- Task requirements: Set down each entry exactly; omit images.

- Records provided:
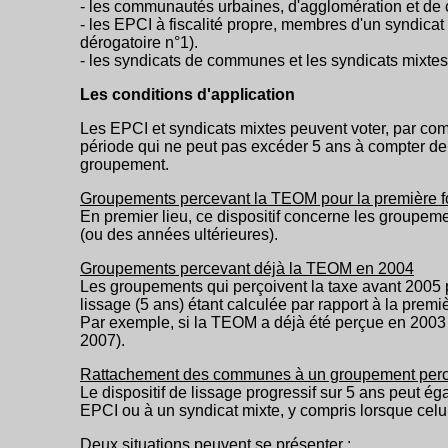
- les communautés urbaines, d'agglomération et d
- les EPCI à fiscalité propre, membres d'un syndica
dérogatoire n°1).
- les syndicats de communes et les syndicats mixtes
Les conditions d'application
Les EPCI et syndicats mixtes peuvent voter, par 
période qui ne peut pas excéder 5 ans à compter de 
groupement.
Groupements percevant la TEOM pour la première f
En premier lieu, ce dispositif concerne les groupement
(ou des années ultérieures).
Groupements percevant déjà la TEOM en 2004
Les groupements qui perçoivent la taxe avant 2005 
lissage (5 ans) étant calculée par rapport à la prem
Par exemple, si la TEOM a déjà été perçue en 2003 
2007).
Rattachement des communes à un groupement per
Le dispositif de lissage progressif sur 5 ans peut 
EPCI ou à un syndicat mixte, y compris lorsque celu
Deux situations peuvent se présenter :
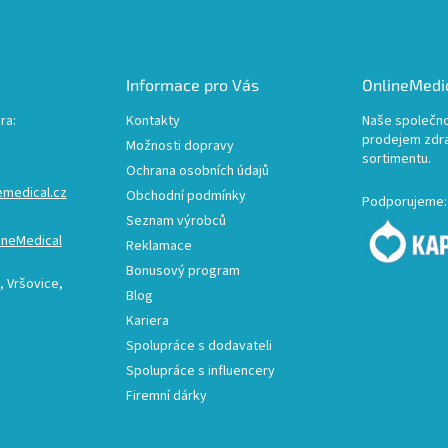
Informace pro Vás
OnlineMedic
ra:
Kontakty
Naše společno
prodejem zdr
Možnosti dopravy
sortimentu.
Ochrana osobních údajů
emedical.cz
Obchodní podmínky
Podporujeme:
Seznam výrobců
ineMedical
Reklamace
Bonusový program
 Vršovice,
Blog
Kariera
Spolupráce s dodavateli
Spolupráce s influencery
Firemní dárky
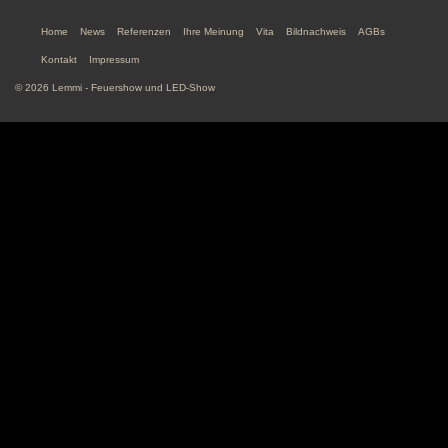
Home
News
Referenzen
Ihre Meinung
Vita
Bildnachweis
AGBs
Kontakt
Impressum
© 2026 Lemmi - Feuershow und LED-Show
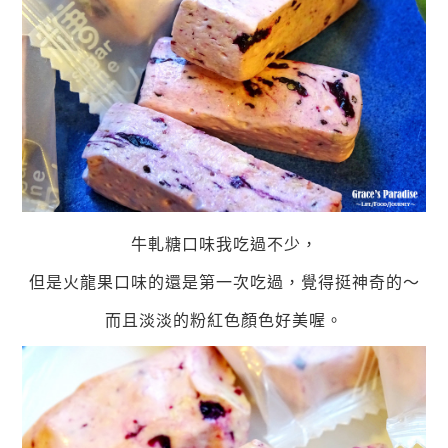
牛軋糖口味我吃過不少，
但是火龍果口味的還是第一次吃過，覺得挺神奇的～
而且淡淡的粉紅色顏色好美喔。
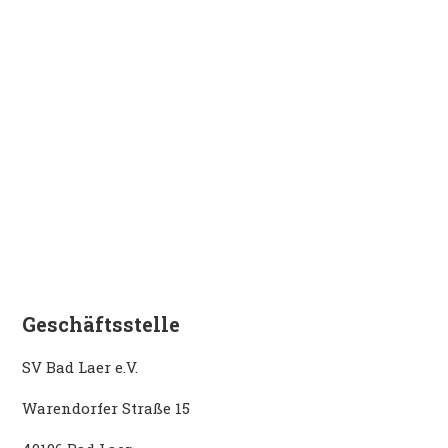
Geschäftsstelle
SV Bad Laer e.V.
Warendorfer Straße 15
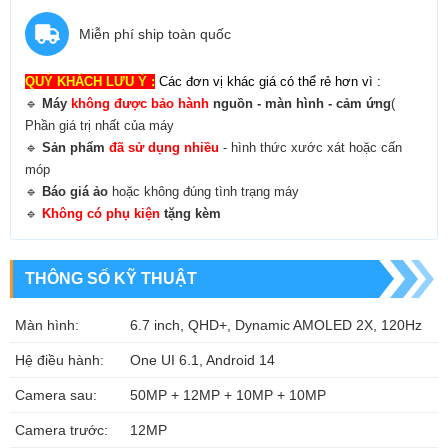
Miễn phí ship toàn quốc
QUÝ KHÁCH LƯU Ý :
Các đơn vị khác giá có thể rẻ hơn vì :
🔹
Máy
không được bảo hành
nguồn - màn hình - cảm ứng
(
Phần giá trị nhất của máy
🔹
Sản phẩm
đã sử dụng nhiều
- hình thức xước xát hoặc cấn
móp
🔹
B
áo giá ảo
hoặc không đúng tình trạng máy
🔹
Không có phụ kiện
tặng kèm
THÔNG SỐ KỸ THUẬT
Màn hình:
6.7 inch, QHD+, Dynamic AMOLED 2X, 120Hz
Hệ điều hành:
One UI 6.1, Android 14
Camera sau:
50MP + 12MP + 10MP + 10MP
Camera trước:
12MP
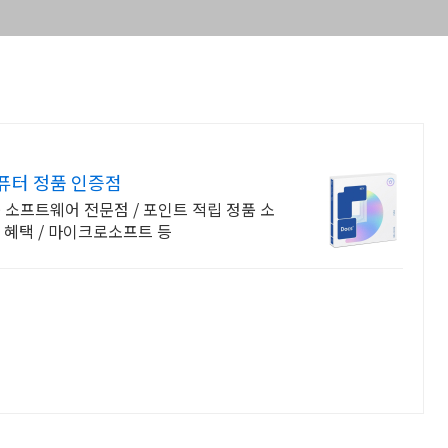
퓨터 정품 인증점
 소프트웨어 전문점 / 포인트 적립 정품 소
한 혜택 / 마이크로소프트 등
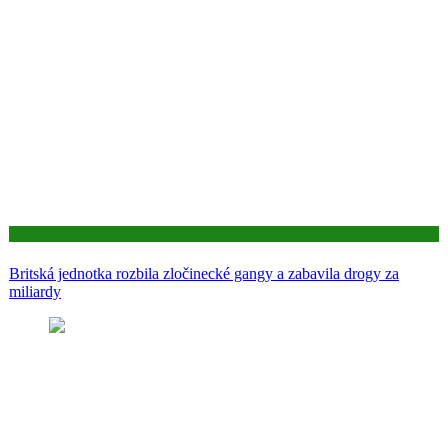
Aktuality
Britská jednotka rozbila zločinecké gangy a zabavila drogy za
miliardy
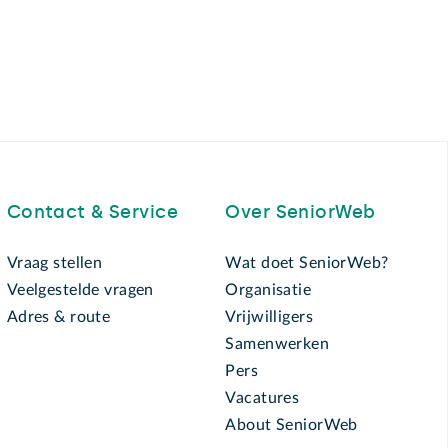
Contact & Service
Over SeniorWeb
Vraag stellen
Wat doet SeniorWeb?
Veelgestelde vragen
Organisatie
Adres & route
Vrijwilligers
Samenwerken
Pers
Vacatures
About SeniorWeb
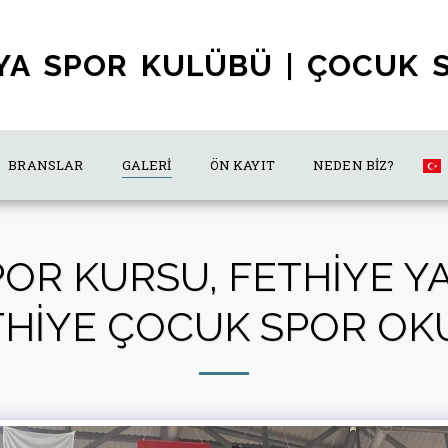
YA SPOR KULÜBÜ | ÇOCUK 
BRANSLAR
GALERI
ÖN KAYIT
NEDEN BIZ?
POR KURSU, FETHIYE Y
THIYE ÇOCUK SPOR OK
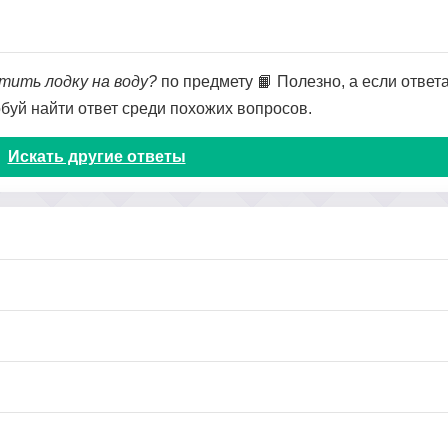
стить лодку на воду?
по предмету 📙 Полезно, а если ответа
обуй найти ответ среди похожих вопросов.
Искать другие ответы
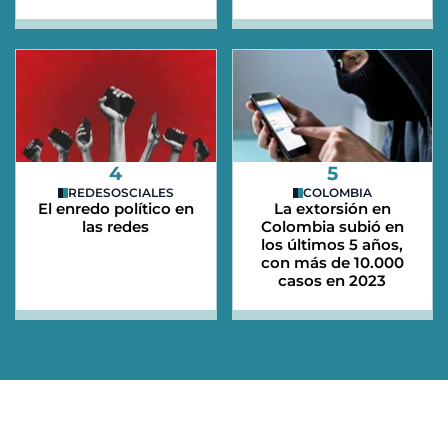
4
5
REDESOSCIALES
COLOMBIA
El enredo político en
La extorsión en
las redes
Colombia subió en
los últimos 5 años,
con más de 10.000
casos en 2023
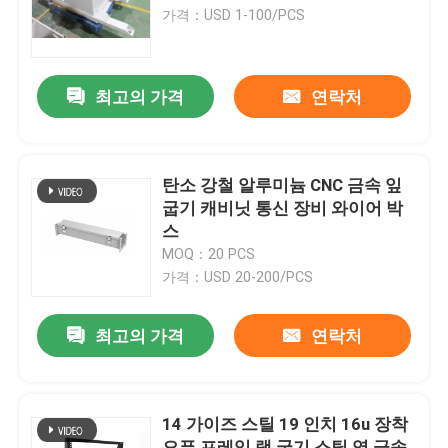
가격：USD 1-100/PCS
공장 투어
최고의 가격
연락처
품질 관리
연락처
탄소 강철 알루미늄 CNC 금속 잎
굽기 캐비닛 통신 장비 와이어 박
스
견적 요청
MOQ：20 PCS
가격：USD 20-200/PCS
정밀 판금 구조물 부품
최고의 가격
연락처
판금 인클로저 제작
14 가이즈 스틸 19 인치 16u 장착
CNC 기계가공 부분
오픈 프레임 랙 굽기 스틸 엽 금속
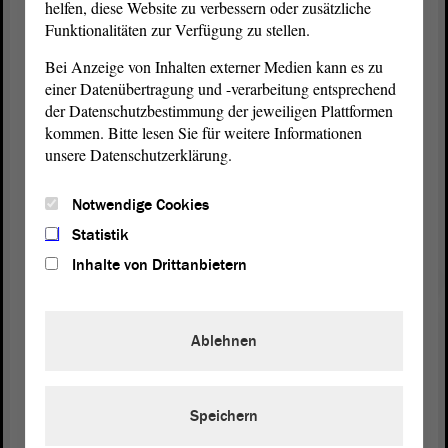
Weil dieses Konzept in Deutschland ein eher neuer,
helfen, diese Website zu verbessern oder zusätzliche
Funktionalitäten zur Verfügung zu stellen.
aber Erfolg versprechender Ansatz ist, bin ich
wirklich sehr an einem fachlichen Austausch und
Bei Anzeige von Inhalten externer Medien kann es zu
an ersten Erfahrungsberichten von Kommunen aus
einer Datenübertragung und -verarbeitung entsprechend
Sachsen-Anhalt und vor allem aus Magdeburg
der Datenschutzbestimmung der jeweiligen Plattformen
interessiert.
kommen. Bitte lesen Sie für weitere Informationen
unsere Datenschutzerklärung.
Steigen wir nicht mehr über die Wohnungslosen
hinweg, bleiben wir stehen und starten auch im
Notwendige Cookies
Land Sachsen-Anhalt ein Hilfesystem. Lassen Sie
Statistik
uns diesen
Antrag
im Sozialausschuss beraten. Ich
Inhalte von Drittanbietern
bin dankbar, dass das auch der Alternativantrag
vorsieht. Ansonsten hätten wir die Überweisung
beantragt. - Vielen Dank.
Ablehnen
(Zustimmung bei den GRÜNEN)
Speichern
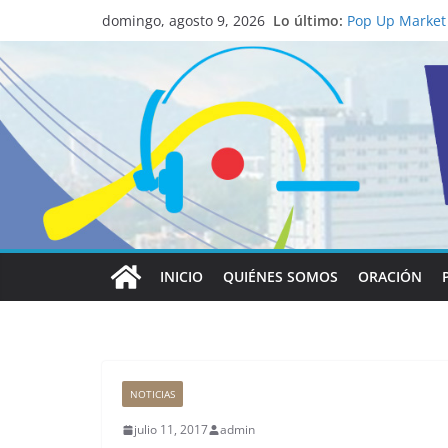
Lo último:
Pop Up Market 
domingo, agosto 9, 2026
economía local
Salud mental a
familia
Lo que tienen 
Papa León XIV
Realizadores d
institucional 
La ciencia desv
católico para 
INICIO
QUIÉNES SOMOS
ORACIÓN
NOTICIAS
julio 11, 2017
admin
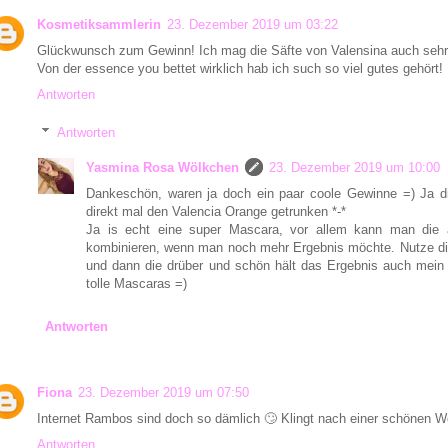
Kosmetiksammlerin
23. Dezember 2019 um 03:22
Glückwunsch zum Gewinn! Ich mag die Säfte von Valensina auch sehr
Von der essence you bettet wirklich hab ich such so viel gutes gehör
Antworten
Antworten
Yasmina Rosa Wölkchen
23. Dezember 2019 um 10:00
Dankeschön, waren ja doch ein paar coole Gewinne =) Ja di
direkt mal den Valencia Orange getrunken *-*
Ja is echt eine super Mascara, vor allem kann man die 
kombinieren, wenn man noch mehr Ergebnis möchte. Nutze di
und dann die drüber und schön hält das Ergebnis auch mein
tolle Mascaras =)
Antworten
Fiona
23. Dezember 2019 um 07:50
Internet Rambos sind doch so dämlich 🙄 Klingt nach einer schönen 
Antworten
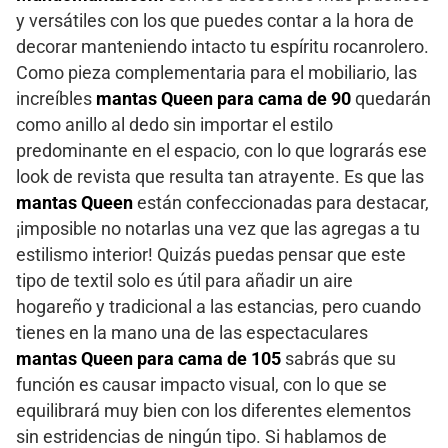
y versátiles con los que puedes contar a la hora de
decorar manteniendo intacto tu espíritu rocanrolero.
Como pieza complementaria para el mobiliario, las
increíbles
mantas Queen para cama de 90
quedarán
como anillo al dedo sin importar el estilo
predominante en el espacio, con lo que lograrás ese
look de revista que resulta tan atrayente. Es que las
mantas Queen
están confeccionadas para destacar,
¡imposible no notarlas una vez que las agregas a tu
estilismo interior! Quizás puedas pensar que este
tipo de textil solo es útil para añadir un aire
hogareño y tradicional a las estancias, pero cuando
tienes en la mano una de las espectaculares
mantas Queen para cama de 105
sabrás que su
función es causar impacto visual, con lo que se
equilibrará muy bien con los diferentes elementos
sin estridencias de ningún tipo. Si hablamos de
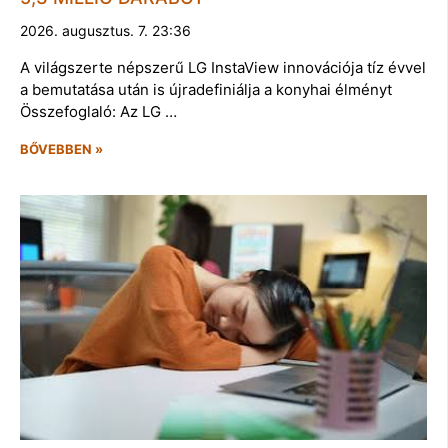
2026. augusztus. 7. 23:36
A világszerte népszerű LG InstaView innovációja tíz évvel
a bemutatása után is újradefiniálja a konyhai élményt
Összefoglaló: Az LG …
BŐVEBBEN »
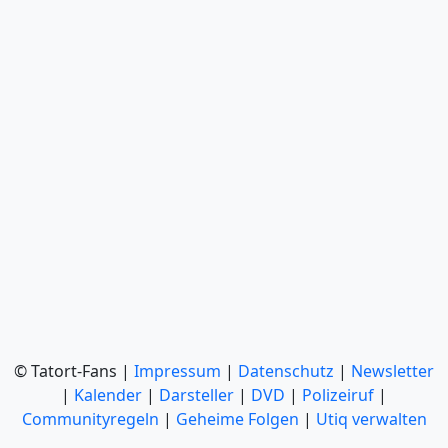
© Tatort-Fans |
Impressum
|
Datenschutz
|
Newsletter
|
Kalender
|
Darsteller
|
DVD
|
Polizeiruf
|
Communityregeln
|
Geheime Folgen
|
Utiq verwalten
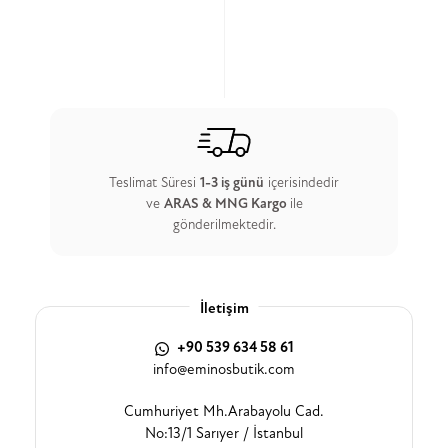
Teslimat Süresi
1-3 iş günü
içerisindedir
ve
ARAS & MNG Kargo
ile
gönderilmektedir.
İletişim
+90 539 634 58 61
info@eminosbutik.com
Cumhuriyet Mh.Arabayolu Cad.
No:13/1 Sarıyer / İstanbul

- Final answer:
- les communautés urbaines, d'agglomération et d
- les EPCI à fiscalité propre, membres d'un syndica
dérogatoire n°1).
- les syndicats de communes et les syndicats mixtes
Les conditions d'application
Les EPCI et syndicats mixtes peuvent voter, par 
période qui ne peut pas excéder 5 ans à compter de 
groupement.
Groupements percevant la TEOM pour la première f
En premier lieu, ce dispositif concerne les groupement
(ou des années ultérieures).
Groupements percevant déjà la TEOM en 2004
Les groupements qui perçoivent la taxe avant 2005 
lissage (5 ans) étant calculée par rapport à la prem
Par exemple, si la TEOM a déjà été perçue en 2003 
2007).
Rattachement des communes à un groupement per
Le dispositif de lissage progressif sur 5 ans peut 
EPCI ou à un syndicat mixte, y compris lorsque celu
Deux situations peuvent se présenter :
Informace pro Vás
OnlineMedic
ra:
Kontakty
Naše společno
prodejem zdr
Možnosti dopravy
sortimentu.
Ochrana osobních údajů
emedical.cz
Obchodní podmínky
Podporujeme:
Seznam výrobců
ineMedical
Reklamace
Bonusový program
 Vršovice,
Blog
Kariera
Spolupráce s dodavateli
Spolupráce s influencery
Firemní dárky
Home
News
Referenzen
Ihre Meinung
Vita
Bildnachweis
AGBs
Kontakt
Impressum
© 2026 Lemmi - Feuershow und LED-Show
牛軋糖口味我吃過不少，
但是火龍果口味的還是第一次吃過，覺得挺神奇的～
而且淡淡的粉紅色顏色好美喔。
Geschäftsstelle
SV Bad Laer e.V.
Warendorfer Straße 15
Miễn phí ship toàn quốc
QUÝ KHÁCH LƯU Ý :
Các đơn vị khác giá có thể rẻ hơn vì :
🔹
Máy
không được bảo hành
nguồn - màn hình - cảm ứng
(
Phần giá trị nhất của máy
🔹
Sản phẩm
đã sử dụng nhiều
- hình thức xước xát hoặc cấn
móp
🔹
B
áo giá ảo
hoặc không đúng tình trạng máy
🔹
Không có phụ kiện
tặng kèm
THÔNG SỐ KỸ THUẬT
Màn hình:
6.7 inch, QHD+, Dynamic AMOLED 2X, 120Hz
Hệ điều hành:
One UI 6.1, Android 14
Camera sau:
50MP + 12MP + 10MP + 10MP
Camera trước:
12MP
퓨터 정품 인증점
 소프트웨어 전문점 / 포인트 적립 정품 소
한 혜택 / 마이크로소프트 등
Aktuality
Britská jednotka rozbila zločinecké gangy a zabavila drogy za
miliardy
Contact & Service
Over SeniorWeb
Vraag stellen
Wat doet SeniorWeb?
Veelgestelde vragen
Organisatie
Adres & route
Vrijwilligers
Samenwerken
Pers
Vacatures
About SeniorWeb
YA SPOR KULÜBÜ | ÇOCUK 
BRANSLAR
GALERI
ÖN KAYIT
NEDEN BIZ?
POR KURSU, FETHIYE Y
THIYE ÇOCUK SPOR OK
стить лодку на воду?
по предмету 📙 Полезно, а если ответа
обуй найти ответ среди похожих вопросов.
Искать другие ответы
4
5
REDESOSCIALES
COLOMBIA
El enredo político en
La extorsión en
las redes
Colombia subió en
los últimos 5 años,
con más de 10.000
casos en 2023
가격：USD 1-100/PCS
공장 투어
최고의 가격
연락처
품질 관리
연락처
탄소 강철 알루미늄 CNC 금속 잎
굽기 캐비닛 통신 장비 와이어 박
스
견적 요청
MOQ：20 PCS
가격：USD 20-200/PCS
정밀 판금 구조물 부품
최고의 가격
연락처
판금 인클로저 제작
14 가이즈 스틸 19 인치 16u 장착
CNC 기계가공 부분
오픈 프레임 랙 굽기 스틸 엽 금속
Weil dieses Konzept in Deutschland ein eher neuer,
helfen, diese Website zu verbessern oder zusätzliche
Funktionalitäten zur Verfügung zu stellen.
aber Erfolg versprechender Ansatz ist, bin ich
wirklich sehr an einem fachlichen Austausch und
Bei Anzeige von Inhalten externer Medien kann es zu
an ersten Erfahrungsberichten von Kommunen aus
einer Datenübertragung und -verarbeitung entsprechend
Sachsen-Anhalt und vor allem aus Magdeburg
der Datenschutzbestimmung der jeweiligen Plattformen
interessiert.
kommen. Bitte lesen Sie für weitere Informationen
unsere Datenschutzerklärung.
Steigen wir nicht mehr über die Wohnungslosen
hinweg, bleiben wir stehen und starten auch im
Notwendige Cookies
Land Sachsen-Anhalt ein Hilfesystem. Lassen Sie
Statistik
uns diesen
Antrag
im Sozialausschuss beraten. Ich
Inhalte von Drittanbietern
bin dankbar, dass das auch der Alternativantrag
vorsieht. Ansonsten hätten wir die Überweisung
beantragt. - Vielen Dank.
Ablehnen
(Zustimmung bei den GRÜNEN)
Speichern
Lo último:
Pop Up Market 
domingo, agosto 9, 2026
economía local
Salud mental a
familia
Lo que tienen 
Papa León XIV
Realizadores d
institucional 
La ciencia desv
católico para 
INICIO
QUIÉNES SOMOS
ORACIÓN
NOTICIAS
julio 11, 2017
admin
Kosmetiksammlerin
23. Dezember 2019 um 03:22
Glückwunsch zum Gewinn! Ich mag die Säfte von Valensina auch sehr
Von der essence you bettet wirklich hab ich such so viel gutes gehör
Antworten
Antworten
Yasmina Rosa Wölkchen
23. Dezember 2019 um 10:00
Dankeschön, waren ja doch ein paar coole Gewinne =) Ja di
direkt mal den Valencia Orange getrunken *-*
Ja is echt eine super Mascara, vor allem kann man die 
kombinieren, wenn man noch mehr Ergebnis möchte. Nutze di
und dann die drüber und schön hält das Ergebnis auch mein
tolle Mascaras =)
Antworten
Fiona
23. Dezember 2019 um 07:50
Internet Rambos sind doch so dämlich 🙄 Klingt nach einer schönen 
Antworten
y versátiles con los que puedes contar a la hora de
decorar manteniendo intacto tu espíritu rocanrolero.
Como pieza complementaria para el mobiliario, las
increíbles
mantas Queen para cama de 90
quedarán
como anillo al dedo sin importar el estilo
predominante en el espacio, con lo que lograrás ese
look de revista que resulta tan atrayente. Es que las
mantas Queen
están confeccionadas para destacar,
¡imposible no notarlas una vez que las agregas a tu
estilismo interior! Quizás puedas pensar que este
tipo de textil solo es útil para añadir un aire
hogareño y tradicional a las estancias, pero cuando
tienes en la mano una de las espectaculares
mantas Queen para cama de 105
sabrás que su
función es causar impacto visual, con lo que se
equilibrará muy bien con los diferentes elementos
sin estridencias de ningún tipo. Si hablamos de
2026. augusztus. 7. 23:36
A világszerte népszerű LG InstaView innovációja tíz évvel
a bemutatása után is újradefiniálja a konyhai élményt
Összefoglaló: Az LG …
BŐVEBBEN »
© Tatort-Fans |
Impressum
|
Datenschutz
|
Newsletter
|
Kalender
|
Darsteller
|
DVD
|
Polizeiruf
|
Communityregeln
|
Geheime Folgen
|
Utiq verwalten
Teslimat Süresi
1-3 iş günü
içerisindedir
ve
ARAS & MNG Kargo
ile
gönderilmektedir.
İletişim
+90 539 634 58 61
info@eminosbutik.com
Cumhuriyet Mh.Arabayolu Cad.
No:13/1 Sarıyer / İstanbul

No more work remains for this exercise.